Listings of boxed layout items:
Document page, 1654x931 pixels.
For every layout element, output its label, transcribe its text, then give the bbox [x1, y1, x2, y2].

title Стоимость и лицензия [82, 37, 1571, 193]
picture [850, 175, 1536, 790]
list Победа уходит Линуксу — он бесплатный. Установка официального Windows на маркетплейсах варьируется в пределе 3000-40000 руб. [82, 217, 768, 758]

■ GIVEN INSTRUCTION ■
Rewrite the lines starting at the first one and ending at the line containing "picture [850, 175, 1536, 790]", changing "bbox" to "bounding box" and leaving everything else as it is.

■ SOLUTION TO THE EXERCISE ■
Document page, 1654x931 pixels.
For every layout element, output its label, transcribe its text, then give the bounding box [x1, y1, x2, y2].

title Стоимость и лицензия [82, 37, 1571, 193]
picture [850, 175, 1536, 790]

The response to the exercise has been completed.